Weiterhin soll für eine erhöhte und ausreichende Finanzierung der Jobcenter gewährleistet werden: „Ich möchte, dass die Agenturen für Arbeit ausreichende Finanzmittel für den Eingliederungstitel zur eigenständigen Bewirtschaftung erhalten, um die durch die Einführung des Bürgergelds neuen und reformierten Möglichkeiten der aktiven Arbeitsmarktpolitik ausreichend zu stärken.“ Auch beim Mindestlohn muss ständig nachgesteuert werden, so Severin Eder: „Hier reicht es nicht aus, einmal anzupassen und dann wieder ewig zu verhandeln. Nicht nur die Inflation macht den Familien mit geringen Einkommen das Leben schwer: Die jetzt noch zu den hohen Mieten steigenden Nebenkosten sind für diese Menschen nicht mehr zu stemmen.
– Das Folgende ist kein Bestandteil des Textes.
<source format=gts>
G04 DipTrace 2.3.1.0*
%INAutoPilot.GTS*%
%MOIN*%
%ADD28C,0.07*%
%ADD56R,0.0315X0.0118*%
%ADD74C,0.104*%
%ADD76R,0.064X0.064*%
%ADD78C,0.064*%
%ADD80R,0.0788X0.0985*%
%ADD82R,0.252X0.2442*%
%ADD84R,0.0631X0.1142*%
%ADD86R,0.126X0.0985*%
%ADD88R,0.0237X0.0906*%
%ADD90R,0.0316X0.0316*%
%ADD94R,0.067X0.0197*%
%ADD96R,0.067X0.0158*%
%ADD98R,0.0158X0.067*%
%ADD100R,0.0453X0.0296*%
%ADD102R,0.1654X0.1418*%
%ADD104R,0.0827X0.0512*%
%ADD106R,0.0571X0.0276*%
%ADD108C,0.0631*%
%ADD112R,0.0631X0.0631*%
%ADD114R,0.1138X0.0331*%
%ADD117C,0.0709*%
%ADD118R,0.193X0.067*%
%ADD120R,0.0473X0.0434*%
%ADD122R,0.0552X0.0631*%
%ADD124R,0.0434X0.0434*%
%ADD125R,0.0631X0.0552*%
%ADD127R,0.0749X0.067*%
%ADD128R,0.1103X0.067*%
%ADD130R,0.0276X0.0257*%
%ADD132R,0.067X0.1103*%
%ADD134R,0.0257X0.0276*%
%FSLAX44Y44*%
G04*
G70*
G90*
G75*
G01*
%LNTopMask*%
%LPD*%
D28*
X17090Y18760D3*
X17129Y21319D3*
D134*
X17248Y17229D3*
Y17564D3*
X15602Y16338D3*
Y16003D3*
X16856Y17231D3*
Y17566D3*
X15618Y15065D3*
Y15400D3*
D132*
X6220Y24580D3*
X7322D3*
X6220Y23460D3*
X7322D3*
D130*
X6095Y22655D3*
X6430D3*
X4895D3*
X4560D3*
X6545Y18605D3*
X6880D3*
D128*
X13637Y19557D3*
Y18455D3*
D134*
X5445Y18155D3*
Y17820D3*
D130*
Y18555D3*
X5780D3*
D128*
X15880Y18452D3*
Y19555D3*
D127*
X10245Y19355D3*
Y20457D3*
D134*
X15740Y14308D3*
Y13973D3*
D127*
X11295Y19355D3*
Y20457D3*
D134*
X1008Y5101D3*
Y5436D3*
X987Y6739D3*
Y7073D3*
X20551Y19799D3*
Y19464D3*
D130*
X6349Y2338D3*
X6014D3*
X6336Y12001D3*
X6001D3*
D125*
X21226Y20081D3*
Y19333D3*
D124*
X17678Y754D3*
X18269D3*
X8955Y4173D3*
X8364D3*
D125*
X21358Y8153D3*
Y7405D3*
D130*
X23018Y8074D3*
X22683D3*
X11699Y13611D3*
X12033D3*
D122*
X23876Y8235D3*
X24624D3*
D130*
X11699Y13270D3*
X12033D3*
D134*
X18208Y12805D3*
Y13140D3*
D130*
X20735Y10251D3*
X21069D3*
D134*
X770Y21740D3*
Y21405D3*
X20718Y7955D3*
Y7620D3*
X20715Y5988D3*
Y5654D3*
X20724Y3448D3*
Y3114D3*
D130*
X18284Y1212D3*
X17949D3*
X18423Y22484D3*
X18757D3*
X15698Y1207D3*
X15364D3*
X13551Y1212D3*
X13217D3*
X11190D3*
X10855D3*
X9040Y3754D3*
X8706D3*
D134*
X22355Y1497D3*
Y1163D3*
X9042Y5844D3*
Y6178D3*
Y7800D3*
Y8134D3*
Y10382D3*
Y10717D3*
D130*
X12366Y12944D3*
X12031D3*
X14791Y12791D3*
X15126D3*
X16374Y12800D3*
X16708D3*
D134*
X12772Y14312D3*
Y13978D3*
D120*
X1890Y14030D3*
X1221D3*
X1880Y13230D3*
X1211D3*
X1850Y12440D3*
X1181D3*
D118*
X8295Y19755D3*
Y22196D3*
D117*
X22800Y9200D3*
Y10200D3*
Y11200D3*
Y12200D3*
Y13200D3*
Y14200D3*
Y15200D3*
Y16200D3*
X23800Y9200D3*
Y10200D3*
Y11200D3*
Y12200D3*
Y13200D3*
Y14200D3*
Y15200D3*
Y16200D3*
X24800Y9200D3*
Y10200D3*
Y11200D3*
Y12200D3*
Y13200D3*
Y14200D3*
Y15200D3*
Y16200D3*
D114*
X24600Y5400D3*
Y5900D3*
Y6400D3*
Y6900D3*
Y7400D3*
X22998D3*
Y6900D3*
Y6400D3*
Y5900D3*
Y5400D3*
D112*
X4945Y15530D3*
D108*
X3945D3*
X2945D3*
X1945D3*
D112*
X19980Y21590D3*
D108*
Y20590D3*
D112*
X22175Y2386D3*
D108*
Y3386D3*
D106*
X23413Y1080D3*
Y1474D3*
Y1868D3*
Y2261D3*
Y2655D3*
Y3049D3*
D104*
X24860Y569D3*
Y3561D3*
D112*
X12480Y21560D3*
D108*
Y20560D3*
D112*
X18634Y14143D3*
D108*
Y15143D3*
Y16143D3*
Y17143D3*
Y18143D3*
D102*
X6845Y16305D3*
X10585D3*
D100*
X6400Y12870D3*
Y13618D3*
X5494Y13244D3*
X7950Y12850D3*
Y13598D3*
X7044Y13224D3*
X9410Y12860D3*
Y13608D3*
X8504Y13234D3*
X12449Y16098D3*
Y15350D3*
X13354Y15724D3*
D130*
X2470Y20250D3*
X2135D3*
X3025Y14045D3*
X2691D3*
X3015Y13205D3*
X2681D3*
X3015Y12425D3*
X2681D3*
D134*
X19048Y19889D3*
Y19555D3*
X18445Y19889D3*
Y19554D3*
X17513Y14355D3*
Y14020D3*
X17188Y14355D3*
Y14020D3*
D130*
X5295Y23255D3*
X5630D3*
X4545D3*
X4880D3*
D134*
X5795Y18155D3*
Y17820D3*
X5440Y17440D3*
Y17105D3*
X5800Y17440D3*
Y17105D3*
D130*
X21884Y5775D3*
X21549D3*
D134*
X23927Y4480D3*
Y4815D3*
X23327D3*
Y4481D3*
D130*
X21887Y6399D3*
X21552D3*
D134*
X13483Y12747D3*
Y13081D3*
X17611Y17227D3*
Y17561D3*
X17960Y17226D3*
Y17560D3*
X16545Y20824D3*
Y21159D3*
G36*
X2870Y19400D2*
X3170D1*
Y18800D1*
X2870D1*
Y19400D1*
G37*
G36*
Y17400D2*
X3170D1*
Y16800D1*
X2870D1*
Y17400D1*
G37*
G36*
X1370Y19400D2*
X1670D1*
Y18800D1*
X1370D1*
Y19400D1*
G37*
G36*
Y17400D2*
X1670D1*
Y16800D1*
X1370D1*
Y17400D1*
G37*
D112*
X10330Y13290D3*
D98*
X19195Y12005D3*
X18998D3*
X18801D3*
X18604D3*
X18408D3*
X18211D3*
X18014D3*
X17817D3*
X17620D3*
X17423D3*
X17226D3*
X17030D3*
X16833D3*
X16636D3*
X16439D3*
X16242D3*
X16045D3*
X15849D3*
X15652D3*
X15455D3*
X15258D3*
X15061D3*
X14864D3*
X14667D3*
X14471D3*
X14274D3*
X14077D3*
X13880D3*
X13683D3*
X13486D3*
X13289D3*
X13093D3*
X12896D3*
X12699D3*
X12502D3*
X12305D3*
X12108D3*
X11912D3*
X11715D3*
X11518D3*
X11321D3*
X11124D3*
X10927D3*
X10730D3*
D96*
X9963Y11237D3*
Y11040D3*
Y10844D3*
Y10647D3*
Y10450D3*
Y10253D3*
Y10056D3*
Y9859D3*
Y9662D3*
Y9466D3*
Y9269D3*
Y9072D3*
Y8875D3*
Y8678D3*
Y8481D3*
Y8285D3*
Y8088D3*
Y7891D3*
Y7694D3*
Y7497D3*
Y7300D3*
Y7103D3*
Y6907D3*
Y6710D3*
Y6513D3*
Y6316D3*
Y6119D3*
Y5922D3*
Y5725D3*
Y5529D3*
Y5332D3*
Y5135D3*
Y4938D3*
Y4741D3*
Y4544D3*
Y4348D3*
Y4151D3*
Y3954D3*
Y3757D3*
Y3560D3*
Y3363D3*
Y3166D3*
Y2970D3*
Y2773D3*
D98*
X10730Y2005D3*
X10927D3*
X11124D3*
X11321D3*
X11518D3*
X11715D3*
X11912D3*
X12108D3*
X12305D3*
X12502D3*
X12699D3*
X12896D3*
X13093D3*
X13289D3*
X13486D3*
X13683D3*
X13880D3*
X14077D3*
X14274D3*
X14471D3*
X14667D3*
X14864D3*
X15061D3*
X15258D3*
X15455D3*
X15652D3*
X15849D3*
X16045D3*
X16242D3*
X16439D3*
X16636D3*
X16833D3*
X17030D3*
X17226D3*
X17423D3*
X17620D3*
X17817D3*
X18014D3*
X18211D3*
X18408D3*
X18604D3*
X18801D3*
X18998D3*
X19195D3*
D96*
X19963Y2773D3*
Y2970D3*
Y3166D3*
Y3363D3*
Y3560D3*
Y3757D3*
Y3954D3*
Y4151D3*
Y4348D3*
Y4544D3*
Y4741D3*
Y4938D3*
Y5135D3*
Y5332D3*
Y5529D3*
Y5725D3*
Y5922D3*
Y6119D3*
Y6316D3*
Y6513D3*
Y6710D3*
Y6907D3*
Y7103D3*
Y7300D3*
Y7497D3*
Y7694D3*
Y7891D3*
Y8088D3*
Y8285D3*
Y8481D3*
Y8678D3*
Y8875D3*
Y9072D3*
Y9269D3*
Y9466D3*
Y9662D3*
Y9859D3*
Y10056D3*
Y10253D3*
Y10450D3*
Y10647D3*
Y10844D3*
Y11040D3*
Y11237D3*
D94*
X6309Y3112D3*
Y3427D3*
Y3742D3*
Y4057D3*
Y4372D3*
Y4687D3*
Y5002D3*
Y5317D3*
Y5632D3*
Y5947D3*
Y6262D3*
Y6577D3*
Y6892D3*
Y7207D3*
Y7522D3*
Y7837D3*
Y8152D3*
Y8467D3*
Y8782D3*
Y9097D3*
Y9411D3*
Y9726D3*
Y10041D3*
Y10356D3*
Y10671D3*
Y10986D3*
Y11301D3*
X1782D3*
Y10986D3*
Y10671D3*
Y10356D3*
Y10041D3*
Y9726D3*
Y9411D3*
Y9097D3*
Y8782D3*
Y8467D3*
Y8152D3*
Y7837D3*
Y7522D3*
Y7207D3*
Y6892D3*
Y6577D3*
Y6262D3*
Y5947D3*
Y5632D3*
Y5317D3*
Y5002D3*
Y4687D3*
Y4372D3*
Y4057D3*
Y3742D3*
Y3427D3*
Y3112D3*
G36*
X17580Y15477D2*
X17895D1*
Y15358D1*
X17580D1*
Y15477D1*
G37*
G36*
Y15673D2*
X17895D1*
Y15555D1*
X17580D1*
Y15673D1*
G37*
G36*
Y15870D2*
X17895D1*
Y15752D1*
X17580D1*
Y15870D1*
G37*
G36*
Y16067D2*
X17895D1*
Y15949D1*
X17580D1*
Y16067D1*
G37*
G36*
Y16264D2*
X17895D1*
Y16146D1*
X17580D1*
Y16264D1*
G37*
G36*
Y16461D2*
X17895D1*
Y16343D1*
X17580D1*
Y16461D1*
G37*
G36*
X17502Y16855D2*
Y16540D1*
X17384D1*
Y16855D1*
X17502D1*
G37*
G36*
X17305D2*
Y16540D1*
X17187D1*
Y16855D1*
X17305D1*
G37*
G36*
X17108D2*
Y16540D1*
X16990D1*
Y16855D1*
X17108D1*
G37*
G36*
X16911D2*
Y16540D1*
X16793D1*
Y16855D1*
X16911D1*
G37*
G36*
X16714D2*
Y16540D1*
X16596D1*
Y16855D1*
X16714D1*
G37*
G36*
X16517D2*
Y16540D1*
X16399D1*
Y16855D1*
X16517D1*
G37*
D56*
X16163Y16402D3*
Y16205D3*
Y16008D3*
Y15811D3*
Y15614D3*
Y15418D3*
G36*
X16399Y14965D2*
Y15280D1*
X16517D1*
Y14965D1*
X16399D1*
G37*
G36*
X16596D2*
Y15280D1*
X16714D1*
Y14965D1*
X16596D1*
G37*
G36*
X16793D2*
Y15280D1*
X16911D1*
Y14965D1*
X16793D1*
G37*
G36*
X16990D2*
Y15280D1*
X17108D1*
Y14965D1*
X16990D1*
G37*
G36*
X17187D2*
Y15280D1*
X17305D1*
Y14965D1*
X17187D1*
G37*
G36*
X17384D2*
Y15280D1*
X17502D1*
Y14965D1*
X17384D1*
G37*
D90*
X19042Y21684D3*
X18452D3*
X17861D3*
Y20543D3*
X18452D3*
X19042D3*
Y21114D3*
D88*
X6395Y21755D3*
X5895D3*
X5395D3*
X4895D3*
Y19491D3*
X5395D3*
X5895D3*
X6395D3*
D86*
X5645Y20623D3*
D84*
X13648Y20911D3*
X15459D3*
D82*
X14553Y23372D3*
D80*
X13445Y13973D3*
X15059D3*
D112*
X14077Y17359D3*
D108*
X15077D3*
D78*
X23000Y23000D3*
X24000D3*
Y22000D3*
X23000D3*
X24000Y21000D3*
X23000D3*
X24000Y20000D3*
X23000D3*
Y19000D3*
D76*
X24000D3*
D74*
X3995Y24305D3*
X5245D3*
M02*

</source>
Deshalb müssen wir nachsteuern mit ständigen Anpassungen des Mindestlohnes, Steuersenkungen für untere Einkommensschichten, Mietendeckel, Gas- und Strompreisdeckel für die Grundversorgung. Es gibt viele Instrumente, wir müssen diese in der Politik durchsetzen und anwenden.“ Die Umsetzung des 49-Euro-Tickets nach dem erfolgreichen 9-Euro-Ticket, ist ein großer Erfolg in den Augen der beiden SPD Politiker*innen. Es sei eine große Entlastung für Pendler*innen und besonders in den Städten und Ballungsgebieten einsetzbar. „Nun brauchen wir einen massiven Ausbau des ÖPNV, auch für den ländlichen Raum, denn was nützt ein 49-Euro-Ticket, wenn der Bus nicht fährt.“, sind sich beide einig. „Wir haben bereits während Corona gezeigt, dass wir niemanden allein lassen und das Kurzarbeitergeld eingeführt, das vielen Arbeitnehmer*innen den Job und vielen Unternehmen die Existenz gesichert hat. Die Menschen können sich auf die Sozialdemokratie verlassen.“, versicherten Eder und König abschließend.